▶ Exercise instructions:
Which lines of the records below contain the word "linejoin"? Report each of them in full.

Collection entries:
○ ○ ○ ○ ○

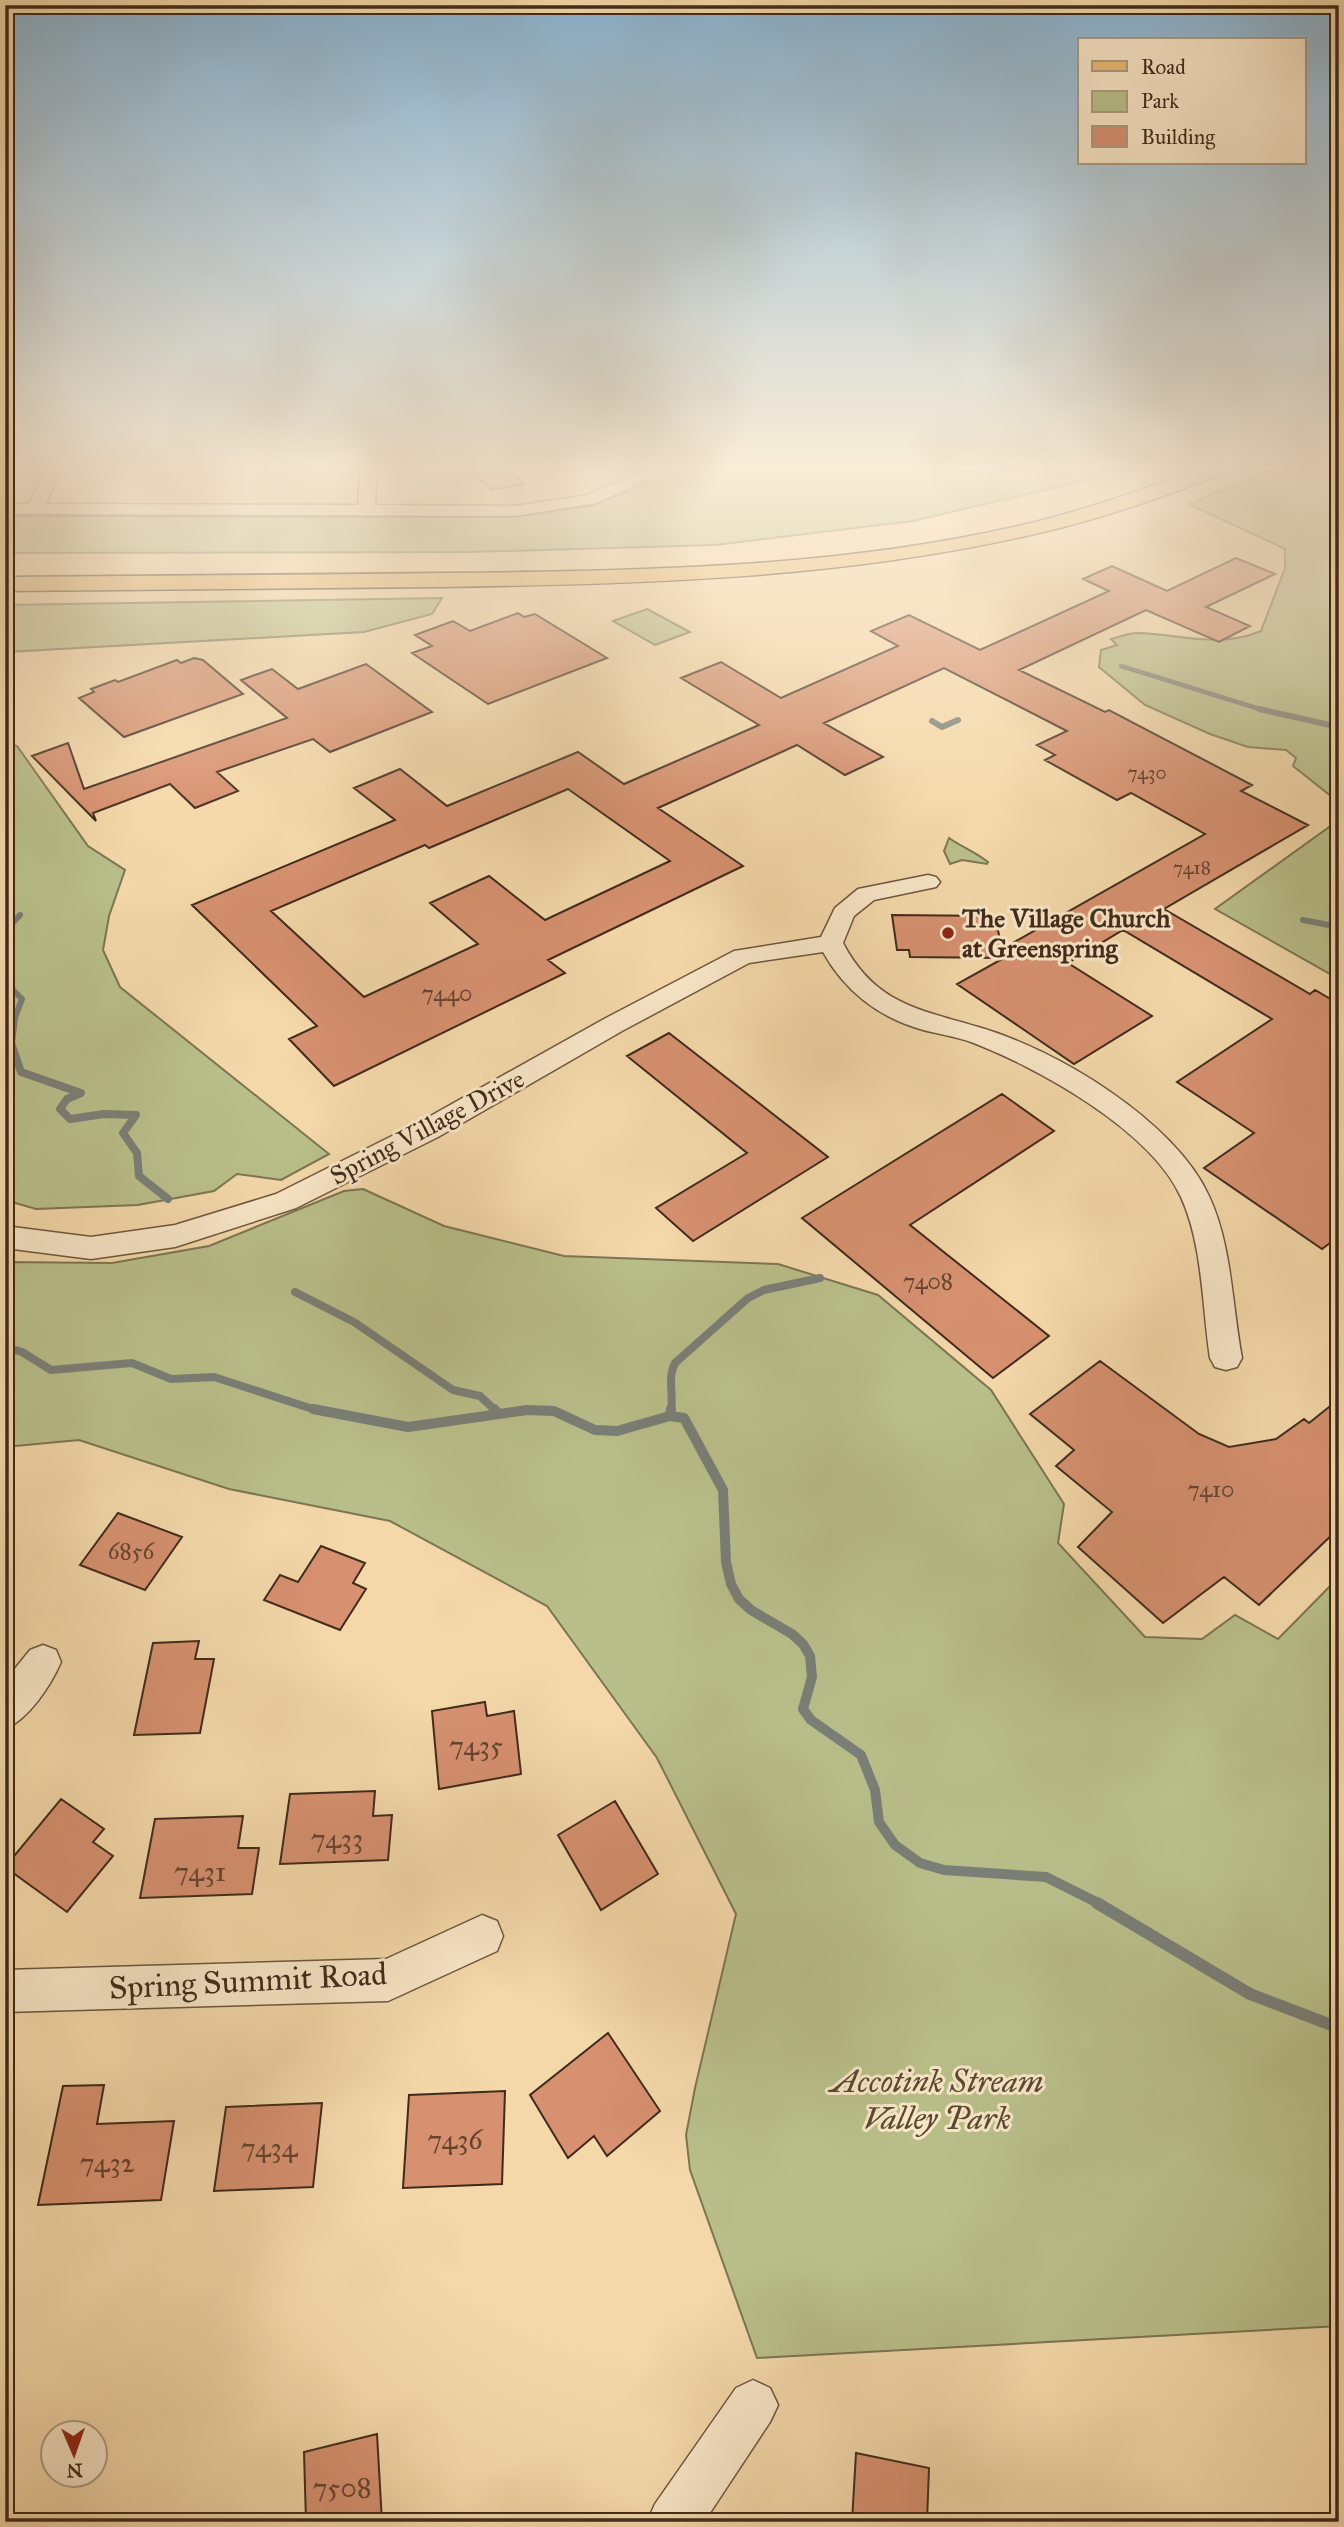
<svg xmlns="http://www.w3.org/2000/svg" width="1344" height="2527" font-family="'IM FELL Great Primer',serif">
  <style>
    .green { fill: #b9bf8a; stroke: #7c7552; stroke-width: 2 }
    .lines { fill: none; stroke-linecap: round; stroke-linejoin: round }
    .stream-far4 { stroke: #7a7f77; stroke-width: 4.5 }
    .stream-far3 { stroke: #7a7f77; stroke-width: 6 }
    .stream-far2 { stroke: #7a7f77; stroke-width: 8 }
    .stream-far1 { stroke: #7a7f77; stroke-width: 10 }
    .stream { stroke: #7a7f77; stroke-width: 12 }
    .building { fill: #d79170; stroke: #402b1b; stroke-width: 2; fill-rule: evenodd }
    .minor-casing { stroke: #6d563e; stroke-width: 3 }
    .major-casing { stroke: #402b1b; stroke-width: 3 }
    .minor { fill: #f8e6c7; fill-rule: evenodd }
    .major { fill: #eabc74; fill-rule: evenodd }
    .poi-dot { fill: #8f2418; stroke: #f8e6c7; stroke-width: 2.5 }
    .labels { text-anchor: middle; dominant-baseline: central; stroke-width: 6; stroke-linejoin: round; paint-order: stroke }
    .far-number-label { font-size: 19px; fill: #664430 }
    .number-label { font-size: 23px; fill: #664430 }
    .poi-label { font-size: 26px; font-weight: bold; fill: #402b1b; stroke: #f8e6c7; text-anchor: start }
    .street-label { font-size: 26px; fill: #402b1b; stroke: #f8e6c7 }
    .near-number-label { font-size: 28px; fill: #664430 }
    .near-street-label { font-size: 32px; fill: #402b1b; stroke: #f8e6c7 }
    .near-park-label { font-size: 32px; font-style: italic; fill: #584931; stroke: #f8e6c7 }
  </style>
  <rect width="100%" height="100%" fill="#f4d8a9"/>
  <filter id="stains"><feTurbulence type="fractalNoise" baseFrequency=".00286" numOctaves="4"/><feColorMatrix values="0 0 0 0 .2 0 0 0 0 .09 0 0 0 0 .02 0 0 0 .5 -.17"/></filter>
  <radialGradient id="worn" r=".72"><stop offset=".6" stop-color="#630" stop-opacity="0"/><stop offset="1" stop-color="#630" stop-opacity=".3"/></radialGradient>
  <path class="green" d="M 696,465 L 1129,465 L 1095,478 L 913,521 L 715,545 L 470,552 L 5,553 L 5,516 L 506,517 L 591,506 Z
    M 1282,465 L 1339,465 L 1339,815 L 1337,801 L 1293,766 L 1296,758 L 1286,750 L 1248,747 L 1210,734 L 1145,705 L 1099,667 L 1101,650 L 1117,645 L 1111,639 C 1119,637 1129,633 1137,633 C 1181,634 1218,649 1261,631 L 1285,568 L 1285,549 L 1189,504 Z
    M 442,598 L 432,614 L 364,632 L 7,652 L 5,656 L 5,605 Z
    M 647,609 L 690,632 L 655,645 L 613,621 Z
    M 5,742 L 17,746 L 88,846 L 125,870 L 109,916 L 103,950 L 120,987 L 329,1154 L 281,1180 L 237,1174 L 214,1191 L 138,1205 L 36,1209 L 5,1200 Z
    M 1339,820 L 1339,979 L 1215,909 Z
    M 949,838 C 962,847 975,852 988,862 L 987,864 L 962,860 L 950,864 L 944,851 Z
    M 363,1189 L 444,1226 L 564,1256 L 778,1264 L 878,1295 L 991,1390 L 1064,1504 L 1058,1543 L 1145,1637 L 1202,1639 L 1235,1615 L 1278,1639 L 1339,1577 L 1339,2326 L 757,2358 L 690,2170 L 686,2135 L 695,2088 L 736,1914 L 657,1758 L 547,1606 L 390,1521 L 229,1489 L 79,1440 L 5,1447 L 5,1262 L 112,1263 L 209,1246 L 344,1191 Z"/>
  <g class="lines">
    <path class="stream-far4" d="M 1121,666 L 1266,711"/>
    <path class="stream-far3" d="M 1259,709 L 1339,727
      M 932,721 L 942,727 L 958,720
      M 1303,920 L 1339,927
      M 5,931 L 20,915
      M 5,982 L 22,999 L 14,1020"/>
    <path class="stream-far2" d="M 14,1018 L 11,1043 L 21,1072 L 81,1093 L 67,1099 L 60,1109 L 70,1119 L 104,1114 L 136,1115 L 123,1133 L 137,1153 L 139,1176 L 168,1199
      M 295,1292 L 354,1322 L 453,1390 L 480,1396 L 496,1411
      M 5,1352 L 12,1349 L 22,1352 L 51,1370 L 132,1363 L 171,1379 L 214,1377 L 319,1411
      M 522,1411 L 546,1411
      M 671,1411 C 674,1394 667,1378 675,1363 L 748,1298 L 764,1290 L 820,1278"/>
    <path class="stream-far1" d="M 313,1409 L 408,1427 L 527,1410 L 554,1411 L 595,1430 L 617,1431 L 670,1416 L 684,1418 L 723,1490 L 726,1562 L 731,1584 L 739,1599 L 751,1610 L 792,1634 L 803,1644 L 810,1656 L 812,1677 L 803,1709 L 811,1720 L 861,1755 L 875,1790 L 879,1822 L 895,1845 L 920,1863 L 944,1870 L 1046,1877 L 1100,1904
      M 494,1409 L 497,1412
      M 670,1416 L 671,1409"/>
    <path class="stream" d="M 1097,1903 L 1250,1994 L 1339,2028"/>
  </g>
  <path class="building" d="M 465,465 L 503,465 L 524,484 L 492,490 Z
    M 1236,558 L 1275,574 L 1206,607 L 1250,626 L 1219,642 L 1146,610 L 1019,670 L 1105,712 L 1109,710 L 1252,785 L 1241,791 L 1308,825 L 1164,909 L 1310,994 L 1315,990 L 1339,1004 L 1339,1236 L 1322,1249 L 1204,1168 L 1254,1133 L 1177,1082 L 1272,1019 L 1123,930 L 1068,963 L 1152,1016 L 1074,1064 L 957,984 L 1004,958 L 910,957 L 909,950 L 897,950 L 892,915 L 995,916 L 1002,949 L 1205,834 L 1131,793 L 1117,800 L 1045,760 L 1055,755 L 1037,745 L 1067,731 L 944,668 L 824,723 L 883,757 L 845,775 L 797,745 L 658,808 L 743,866 L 548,960 L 565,973 L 334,1086 L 289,1039 L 317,1026 L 192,905 L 395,820 L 354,788 L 400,769 L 447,806 L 578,752 L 624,784 L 759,725 L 681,678 L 721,662 L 781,698 L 898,646 L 871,631 L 909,615 L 980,650 L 1109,591 L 1083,579 L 1112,566 L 1167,591 ZM 568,789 L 670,861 L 545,920 L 489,876 L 430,903 L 478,944 L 364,997 L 271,911 L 425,845 L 429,848 Z
    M 518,613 L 524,617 L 535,614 L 607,658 L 488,704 L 412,653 L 432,646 L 415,635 L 453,621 L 470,631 Z
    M 194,658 L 203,660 L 243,694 L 124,737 L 79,698 L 94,692 L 91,689 L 115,680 L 118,682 L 177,660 L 181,663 Z
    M 366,664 L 432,712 L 330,752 L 313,739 L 217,772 L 238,791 L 195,808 L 170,784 L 93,813 L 96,821 L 32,756 L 68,743 L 84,789 L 287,718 L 241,680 L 272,669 L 298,689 Z
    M 669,1033 L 828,1157 L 693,1241 L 656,1208 L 747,1153 L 627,1056 Z
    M 1002,1094 L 1054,1131 L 910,1225 L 1049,1336 L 993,1378 L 802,1218 Z
    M 1100,1361 L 1199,1434 L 1229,1447 L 1276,1439 L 1304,1419 L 1309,1423 L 1339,1399 L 1339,1528 L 1259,1605 L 1224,1577 L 1163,1623 L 1078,1547 L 1112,1512 L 1056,1466 L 1074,1450 L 1030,1414 Z
    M 118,1513 L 182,1537 L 145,1590 L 80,1565 Z
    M 321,1546 L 365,1563 L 353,1583 L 366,1589 L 340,1630 L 264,1600 L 280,1575 L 298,1582 Z
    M 199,1641 L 195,1659 L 214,1659 L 200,1733 L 134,1735 L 153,1643 Z
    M 485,1702 L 487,1716 L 514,1711 L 521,1774 L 439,1789 L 432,1711 Z
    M 375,1791 L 373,1816 L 392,1815 L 388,1860 L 280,1864 L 290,1794 Z
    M 61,1799 L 104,1829 L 93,1842 L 113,1856 L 67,1912 L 5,1867 Z
    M 615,1801 L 658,1874 L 601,1910 L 558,1835 Z
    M 243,1816 L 238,1848 L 259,1848 L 252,1894 L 140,1898 L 155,1819 Z
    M 608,2033 L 660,2111 L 607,2156 L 594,2136 L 568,2158 L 530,2095 Z
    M 104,2085 L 97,2124 L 174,2121 L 161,2200 L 38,2205 L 63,2086 Z
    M 505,2091 L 502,2184 L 403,2188 L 409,2095 Z
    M 322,2103 L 313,2187 L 214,2191 L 226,2107 Z
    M 377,2434 L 382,2522 L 306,2522 L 304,2452 Z
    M 856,2453 L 929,2468 L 927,2522 L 852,2522 Z"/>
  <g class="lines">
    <g class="minor-casing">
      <path id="minor" d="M 46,465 L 62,465 L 46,504 L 358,505 L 361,465 L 377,465 L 375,505 L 515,506 L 587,495 L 656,465 L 677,465 L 597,503 L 515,516 L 5,514 L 5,504 L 30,504 Z
        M 928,875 L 936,877 L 940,882 L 936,887 L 874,900 L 854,916 L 843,943 C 875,1004 918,1009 978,1027 C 1056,1049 1175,1121 1209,1196 C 1232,1245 1232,1306 1242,1358 L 1237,1367 L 1226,1370 L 1215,1367 L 1210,1358 C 1202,1306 1203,1245 1181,1197 C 1151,1130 1037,1067 971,1042 C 954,1036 937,1034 920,1029 C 878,1017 844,990 823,952 L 749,963 L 622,1031 L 438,1137 L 296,1208 L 175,1247 L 91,1259 L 5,1248 L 5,1226 L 91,1237 L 175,1225 L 276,1194 L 418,1123 L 604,1019 L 734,951 L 821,937 L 835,908 L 858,889 Z
        M 43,1645 L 56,1650 L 61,1662 C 51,1685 29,1719 5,1729 L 5,1681 L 30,1650 Z
        M 482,1915 L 497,1921 L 503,1936 L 497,1951 L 388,2001 L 5,2012 L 5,1970 L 386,1959 Z
        M 753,2380 L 770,2388 L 778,2405 L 770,2422 L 704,2522 L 647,2522 L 655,2504 L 736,2388 Z"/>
    </g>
    <g class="major-casing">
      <path id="major" d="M 1210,465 L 1238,465 L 1235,469 C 1171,494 1106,518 1039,533 C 843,579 643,584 443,587 C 297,588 151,590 5,591 L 5,577 C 150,576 295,575 440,573 C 638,571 841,569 1035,522 C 1095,507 1152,486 1210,465 Z"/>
    </g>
    <use href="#minor" class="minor"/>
    <use href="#major" class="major"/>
  </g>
  <linearGradient id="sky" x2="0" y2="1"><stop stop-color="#8bb5d3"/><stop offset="0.57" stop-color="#faedd8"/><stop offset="1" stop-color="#faedd8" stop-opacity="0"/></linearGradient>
  <rect width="1344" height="819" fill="url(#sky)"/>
  <circle class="poi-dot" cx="948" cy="933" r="7"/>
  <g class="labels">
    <g class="far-number-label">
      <text x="1147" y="772">7430</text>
      <text x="1192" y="867">7418</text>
    </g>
    <g class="number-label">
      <text x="447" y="993">7440</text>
      <text x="928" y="1281">7408</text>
      <text x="1211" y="1489">7410</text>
      <text x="131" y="1551">6856</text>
    </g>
    <g class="poi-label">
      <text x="962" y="918">The Village Church<tspan x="962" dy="30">at Greenspring</tspan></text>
    </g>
    <g class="street-label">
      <text transform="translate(427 1127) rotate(-28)">Spring Village Drive</text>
    </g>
    <g class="near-number-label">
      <text x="476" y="1745">7435</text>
      <text x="337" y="1838">7433</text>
      <text x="200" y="1871">7431</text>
      <text x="455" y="2139">7436</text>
      <text x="269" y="2147">7434</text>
      <text x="107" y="2162">7432</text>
      <text x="342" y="2487">7508</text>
    </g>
    <g class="near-street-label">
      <text transform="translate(248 1981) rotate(-3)">Spring Summit Road</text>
    </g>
    <g class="near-park-label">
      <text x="937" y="2081">Accotink Stream<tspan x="937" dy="37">Valley Park</tspan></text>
    </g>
  </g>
  <rect width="1344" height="2527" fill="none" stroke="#f4d8a9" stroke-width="28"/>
  <rect x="7" y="7" width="1330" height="2513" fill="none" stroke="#402b1b" stroke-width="3.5"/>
  <rect x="14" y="14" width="1316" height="2499" fill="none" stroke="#402b1b" stroke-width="2"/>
  <rect x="1078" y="38" width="228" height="126" fill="#f8e6c7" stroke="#ae9b82" stroke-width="2"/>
  <rect x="1092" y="61" width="35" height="10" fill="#eabc74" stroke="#ae9b82" stroke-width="2"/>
  <text x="1141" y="74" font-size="21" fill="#402b1b">Road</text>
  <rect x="1092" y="91" width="35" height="21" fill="#b9bf8a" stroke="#ae9b82" stroke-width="2"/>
  <text x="1141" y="108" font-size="21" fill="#402b1b">Park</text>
  <rect x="1092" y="126" width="35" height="21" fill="#d79170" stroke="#ae9b82" stroke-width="2"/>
  <text x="1141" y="144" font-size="21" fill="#402b1b">Building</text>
  <g transform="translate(74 2454) rotate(178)"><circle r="33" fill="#f8e6c7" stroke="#ae9b82" stroke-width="2"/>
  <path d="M0-5L12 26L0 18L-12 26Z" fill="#8f2418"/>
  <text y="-10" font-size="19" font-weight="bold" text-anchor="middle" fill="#402b1b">N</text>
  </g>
  <rect width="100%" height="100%" filter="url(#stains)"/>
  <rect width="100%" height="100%" fill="url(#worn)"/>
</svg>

○ ○ ○ ○ ○

▶ Finished exercise:
    .lines { fill: none; stroke-linecap: round; stroke-linejoin: round }
    .labels { text-anchor: middle; dominant-baseline: central; stroke-width: 6; stroke-linejoin: round; paint-order: stroke }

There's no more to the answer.